- **Available data**
◇ ◇ ◇ ◇ ◇ ◇ ◇
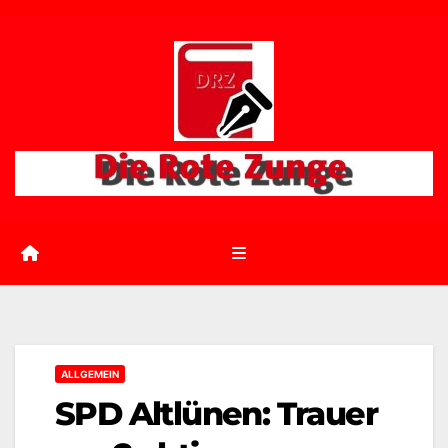
Zum
Inhalt
springen
ALLGEMEIN
SPD Altlünen: Trauer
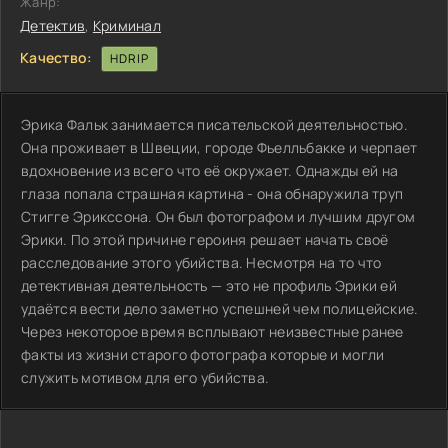
Жанр:
Детектив
,
Криминал
Качество:
HDRIP
Эрика Фальк занимается писательской деятельностью.
Она проживает в Швеции, городе Фьелльбакке и черпает
вдохновение из всего что её окружает. Однажды ей на
глаза попала страшная картина - она обнаружила труп
Стигге Эрикссона. Он был фотографом и лучшим другом
Эрики. По этой причине героиня решает начать своё
расследование этого убийства. Несмотря на то что
детективная деятельность — это не профиль Эрики ей
удаётся вести дело заметно успешней чем полицейские.
Через некоторое время всплывают неизвестные ранее
факты из жизни старого фотографа которые и могли
служить мотивом для его убийства.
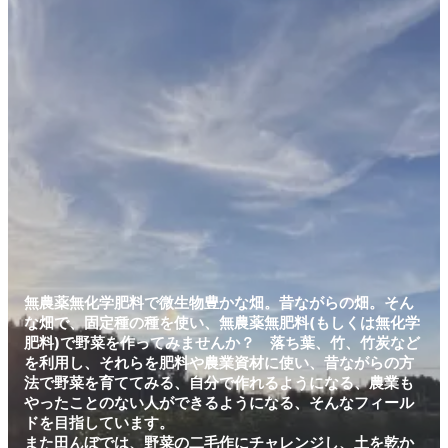
無農薬無化学肥料で微生物豊かな畑。昔ながらの畑。そん
な畑で、固定種の種を使い、無農薬無肥料(もしくは無化学
肥料)で野菜を作ってみませんか？ 落ち葉、竹、竹炭など
を利用し、それらを肥料や農業資材に使い、昔ながらの方
法で野菜を育ててみる、自分で作れるようになる、農業も
やったことのない人ができるようになる、そんなフィール
ドを目指しています。
また田んぼでは、野菜の二毛作にチャレンジし、土を乾か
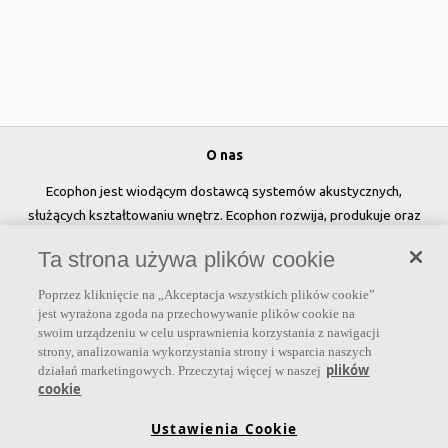
O nas
Ecophon jest wiodącym dostawcą systemów akustycznych,
służących kształtowaniu wnętrz. Ecophon rozwija, produkuje oraz
sprzedaje rozwiązania akustyczne, panele ścienne oraz systemy
Ta strona używa plików cookie
sufitowe, które przyczyniają się do tworzenia przyjaznego i
zdrowego klimatu w pomieszczeniach, poprawy jakości życia oraz
Poprzez kliknięcie na „Akceptacja wszystkich plików cookie”
samopoczucia i wydajności użytkowników.
jest wyrażona zgoda na przechowywanie plików cookie na
swoim urządzeniu w celu usprawnienia korzystania z nawigacji
Dołącz do nas
strony, analizowania wykorzystania strony i wsparcia naszych
plików
działań marketingowych. Przeczytaj więcej w naszej
cookie
Ustawienia Cookie
Linki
◇ ◇ ◇ ◇ ◇ ◇ ◇
- **Job item**
If a line above holds the string "jest", count it; give the final total as the only output.

- **Worked solution**
2